(Information supplied begins)

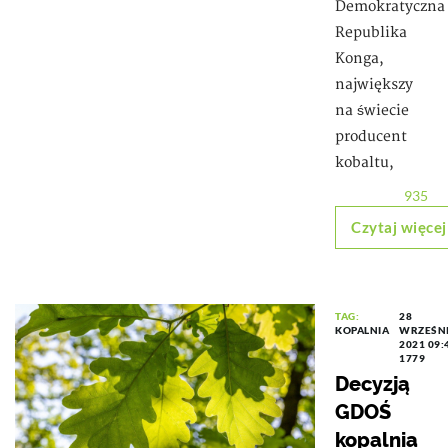
Demokratyczna
Republika
Konga,
największy
na świecie
producent
kobaltu,
935
Czytaj więcej
TAG:
28
KOPALNIA
WRZEŚN
2021 09:
1779
Decyzją
GDOŚ
kopalnia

(Information supplied ends)

■ **What is needed**
Do not include the images; transcribe the rest of the listing exactly.

■ **Exercise response**
Demokratyczna
Republika
Konga,
największy
na świecie
producent
kobaltu,
935
Czytaj więcej
TAG:
28
KOPALNIA
WRZEŚN
2021 09:
1779
Decyzją
GDOŚ
kopalnia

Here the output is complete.